De acordo com o CDC, o álcool é a substância mais comumente usada entre os jovens nos EUA., e o consumo de álcool por menores de idade é responsável por mais de 3.500 mortes por ano. Entretanto, nenhuma morte foi diretamente atribuída ao uso de cigarros eletrônicos com nicotina. Mesmo assim, o foco continua sendo a proibição desses produtos — especialmente os aromatizados — em vez de promover o acesso responsável ou reconhecer seu papel na redução de danos para fumantes adultos.
RFK Jr. quer "acabar" com os descartáveis chineses — mas não enxerga o panorama geral.
Marcas independentes de cigarros eletrônicos — muitas oferecendo alternativas mais seguras e não combustíveis ao fumo — estão sendo colocadas no mesmo saco que produtos falsificados ou importações não regulamentadas do exterior. RFK Jr. recentemente prometeu "Eliminar" os cigarros eletrônicos descartáveis chineses em nome da proteção das crianças. Mas essa promessa, fácil de abafar o assunto, não leva a uma visão geral.

Proibir todos os descartáveis aromatizados, independentemente da origem ou conformidade, não resolve o problema. por que São os adultos que usam esses produtos em primeiro lugar: Parar de fumar. Essas proibições têm a consequência não intencional de levar ex-fumantes de volta ao tabaco combustível — justamente o que as políticas de saúde pública deveriam visar reduzir.
A indústria do tabaco ganha enquanto a redução de danos perde.

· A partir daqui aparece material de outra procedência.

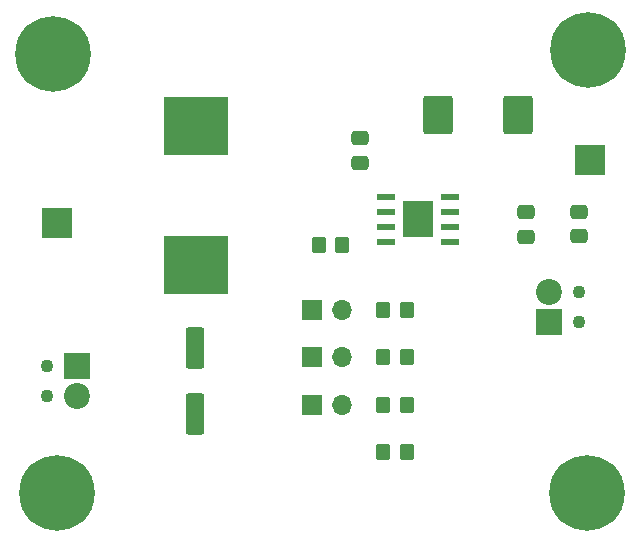
<source format=gbr>
%TF.GenerationSoftware,KiCad,Pcbnew,7.0.1*%
%TF.CreationDate,2023-04-21T16:13:52+02:00*%
%TF.ProjectId,sistabossen,73697374-6162-46f7-9373-656e2e6b6963,rev?*%
%TF.SameCoordinates,Original*%
%TF.FileFunction,Soldermask,Top*%
%TF.FilePolarity,Negative*%
%FSLAX46Y46*%
G04 Gerber Fmt 4.6, Leading zero omitted, Abs format (unit mm)*
G04 Created by KiCad (PCBNEW 7.0.1) date 2023-04-21 16:13:52*
%MOMM*%
%LPD*%
G01*
G04 APERTURE LIST*
G04 Aperture macros list*
%AMRoundRect*
0 Rectangle with rounded corners*
0 $1 Rounding radius*
0 $2 $3 $4 $5 $6 $7 $8 $9 X,Y pos of 4 corners*
0 Add a 4 corners polygon primitive as box body*
4,1,4,$2,$3,$4,$5,$6,$7,$8,$9,$2,$3,0*
0 Add four circle primitives for the rounded corners*
1,1,$1+$1,$2,$3*
1,1,$1+$1,$4,$5*
1,1,$1+$1,$6,$7*
1,1,$1+$1,$8,$9*
0 Add four rect primitives between the rounded corners*
20,1,$1+$1,$2,$3,$4,$5,0*
20,1,$1+$1,$4,$5,$6,$7,0*
20,1,$1+$1,$6,$7,$8,$9,0*
20,1,$1+$1,$8,$9,$2,$3,0*%
G04 Aperture macros list end*
%ADD10R,1.550000X0.600000*%
%ADD11R,2.600000X3.100000*%
%ADD12RoundRect,0.250000X-0.475000X0.337500X-0.475000X-0.337500X0.475000X-0.337500X0.475000X0.337500X0*%
%ADD13C,1.100000*%
%ADD14R,2.200000X2.200000*%
%ADD15C,2.200000*%
%ADD16R,1.700000X1.700000*%
%ADD17O,1.700000X1.700000*%
%ADD18RoundRect,0.250000X0.475000X-0.337500X0.475000X0.337500X-0.475000X0.337500X-0.475000X-0.337500X0*%
%ADD19RoundRect,0.250000X-0.350000X-0.450000X0.350000X-0.450000X0.350000X0.450000X-0.350000X0.450000X0*%
%ADD20RoundRect,0.250000X-0.550000X1.500000X-0.550000X-1.500000X0.550000X-1.500000X0.550000X1.500000X0*%
%ADD21R,2.500000X2.500000*%
%ADD22C,0.800000*%
%ADD23C,6.400000*%
%ADD24RoundRect,0.250000X0.350000X0.450000X-0.350000X0.450000X-0.350000X-0.450000X0.350000X-0.450000X0*%
%ADD25R,5.400000X4.900000*%
%ADD26RoundRect,0.250000X-1.000000X1.400000X-1.000000X-1.400000X1.000000X-1.400000X1.000000X1.400000X0*%
G04 APERTURE END LIST*
D10*
%TO.C,U1*%
X99200000Y-56092056D03*
X99200000Y-57362056D03*
X99200000Y-58632056D03*
X99200000Y-59902056D03*
X104600000Y-59902056D03*
X104600000Y-58632056D03*
X104600000Y-57362056D03*
X104600000Y-56092056D03*
D11*
X101900000Y-57997056D03*
%TD*%
D12*
%TO.C,C4*%
X115500000Y-57375000D03*
X115500000Y-59450000D03*
%TD*%
D13*
%TO.C,J2*%
X70460000Y-70427056D03*
X70460000Y-72967056D03*
D14*
X73000000Y-70427056D03*
D15*
X73000000Y-72967056D03*
%TD*%
D16*
%TO.C,J3*%
X92960000Y-65697056D03*
D17*
X95500000Y-65697056D03*
%TD*%
D16*
%TO.C,J5*%
X92960000Y-73697056D03*
D17*
X95500000Y-73697056D03*
%TD*%
D12*
%TO.C,C1*%
X111000000Y-57412500D03*
X111000000Y-59487500D03*
%TD*%
D16*
%TO.C,J4*%
X92960000Y-69697056D03*
D17*
X95500000Y-69697056D03*
%TD*%
D13*
%TO.C,J1*%
X115500000Y-66737056D03*
X115500000Y-64197056D03*
D14*
X112960000Y-66737056D03*
D15*
X112960000Y-64197056D03*
%TD*%
D18*
%TO.C,C2*%
X97000000Y-53234556D03*
X97000000Y-51159556D03*
%TD*%
D19*
%TO.C,R4*%
X98960000Y-73697056D03*
X100960000Y-73697056D03*
%TD*%
%TO.C,R2*%
X98960000Y-65697056D03*
X100960000Y-65697056D03*
%TD*%
%TO.C,R3*%
X98960000Y-69697056D03*
X100960000Y-69697056D03*
%TD*%
D20*
%TO.C,C3*%
X83000000Y-68897056D03*
X83000000Y-74497056D03*
%TD*%
D21*
%TO.C,TP3*%
X71300000Y-58300000D03*
%TD*%
D22*
%TO.C,H3*%
X113797056Y-81197056D03*
X114500000Y-79500000D03*
X114500000Y-82894112D03*
X116197056Y-78797056D03*
D23*
X116197056Y-81197056D03*
D22*
X116197056Y-83597056D03*
X117894112Y-79500000D03*
X117894112Y-82894112D03*
X118597056Y-81197056D03*
%TD*%
D19*
%TO.C,R5*%
X98960000Y-77697056D03*
X100960000Y-77697056D03*
%TD*%
D24*
%TO.C,R1*%
X95500000Y-60197056D03*
X93500000Y-60197056D03*
%TD*%
D22*
%TO.C,H2*%
X113902944Y-43697056D03*
X114605888Y-42000000D03*
X114605888Y-45394112D03*
X116302944Y-41297056D03*
D23*
X116302944Y-43697056D03*
D22*
X116302944Y-46097056D03*
X118000000Y-42000000D03*
X118000000Y-45394112D03*
X118702944Y-43697056D03*
%TD*%
D21*
%TO.C,TP1*%
X116500000Y-53000000D03*
%TD*%
D22*
%TO.C,H1*%
X68600000Y-44000000D03*
X69302944Y-42302944D03*
X69302944Y-45697056D03*
X71000000Y-41600000D03*
D23*
X71000000Y-44000000D03*
D22*
X71000000Y-46400000D03*
X72697056Y-42302944D03*
X72697056Y-45697056D03*
X73400000Y-44000000D03*
%TD*%
D25*
%TO.C,L1*%
X83097056Y-50100000D03*
X83097056Y-61900000D03*
%TD*%
D26*
%TO.C,D1*%
X110400000Y-49197056D03*
X103600000Y-49197056D03*
%TD*%
D22*
%TO.C,H4*%
X68902944Y-81197056D03*
X69605888Y-79500000D03*
X69605888Y-82894112D03*
X71302944Y-78797056D03*
D23*
X71302944Y-81197056D03*
D22*
X71302944Y-83597056D03*
X73000000Y-79500000D03*
X73000000Y-82894112D03*
X73702944Y-81197056D03*
%TD*%
M02*

</source>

Sejamos honestos: essas proibições abrangentes não prejudicam as grandes empresas de tabaco. Na verdade, elas as beneficiam. Os poucos produtos que permanecem legalmente nas prateleiras pertencem a essas grandes empresas — as mesmas que causaram a epidemia do cigarro. Seus produtos de "vape" autorizados pelo FDA são insossos, caros e ineficazes para muitos usuários que dependiam de alternativas aromatizadas.
O resultado? Pequenas lojas de vape e fabricantes independentes ficam de fora., E os fumantes ficam com menos ferramentas, e menos eficazes, para parar de fumar.
Qual é o verdadeiro objetivo?
Se o governo realmente se importasse com a segurança dos jovens e a saúde pública, ele:
- Trate a venda de cigarros eletrônicos aromatizados da mesma forma que a venda de bebidas alcoólicas, exigindo verificação de identidade e cumprindo as leis vigentes.
- Invista em educação e prevenção — não em proibição.
- Adote a redução dos danos causados pelo tabaco acelerando a autorização de produtos de vaporização mais seguros.
- Apoie marcas independentes, submetidas à PMTA, que estejam em conformidade com as normas da FDA e que ofereçam alternativas aos cigarros voltadas para adultos e que salvem vidas.
Em vez disso, temos teatro político, meias-verdades e políticas que beneficiam monopólios enquanto punem o progresso na saúde pública.
A luta contra os vapes aromatizados não tem a ver com crianças — tem a ver com controle. Enquanto os legisladores não pararem de ignorar as óbvias contradições em sua abordagem e não começarem a reconhecer o vaping como uma ferramenta legítima de redução de danos, continuaremos vendo proibições equivocadas que causam mais mal do que bem.
Adultos merecem ter opções. Fumantes merecem ferramentas. E jovens merecem políticas que realmente os protejam.